The effect of an enclosed environment

So far we had looked at all the constituents and at the fact that the film is in a can; but what about the fact that, because the film is in a can, it is in a smaller environment than if it was just on a shelf? We ran infra-red spectra, which give a trace corresponding to particular groups in the molecule.

We looked at some cinematograph films, and the first thing we noticed was that the moisture content was changing significantly: it was taking up moisture. We already knew this, but the loss of acetate groups did not appear to be particularly great. Not many acetate groups are actually being lost in a film ageing from new to loss of image.

We were lucky enough to get hold of a triacetate sculpture that had stood in an open environment for 20 or 30 years. It was exhibiting the formation of acetic acid - the vinegar syndrome - but, in this case, the degradation patterns were quite different. It didn’t appear that the sculpture was taking up moisture but that, in the place of the acetate groups on the polymer backbone, we were actually substituting hydroxyl groups in some way, and there was a massive loss of acetic acid.

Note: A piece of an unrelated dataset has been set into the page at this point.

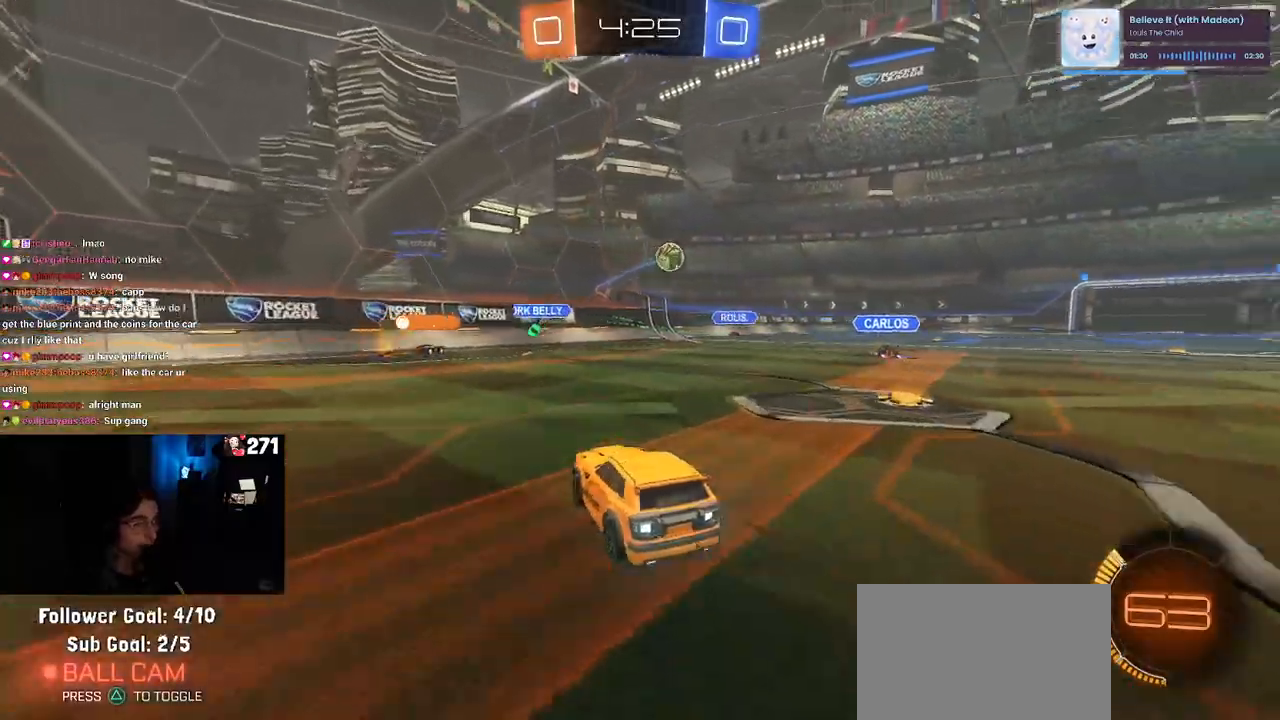
{"buttons": ["R1", "R2"], "left_stick": "right", "right_stick": "center", "events": [[150, "left_stick", "right"], [233, "R1", "down"]]}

So it seems that in an open environment we are promoting loss of acid, and in a closed environment we are setting up some kind of equilibrium that prevents further loss of acid.

We decided to check that by artificial ageing techniques and found that, in an open environment, the onset of moisture regain (which corresponds to loss of acetate groups) is much greater. The onset is much more rapid than in an enclosed environment, where the loss of acetate groups will be suppressed. Unfortunately, however, we seem to have this Catch 22 situation whereby, although we’re subduing loss of acetate groups and de-esterification and forming less acetic acid than in an open environment, the polymer chain is breaking up instead. In an open environment we see very little decrease in viscosity or loss of tensile properties compared to an enclosed environment where it appears that, because we’re actually containing the acid impurities within the film can, they can serve to break down the main polymer chain which loses its viscosity and will also lose its tensile properties.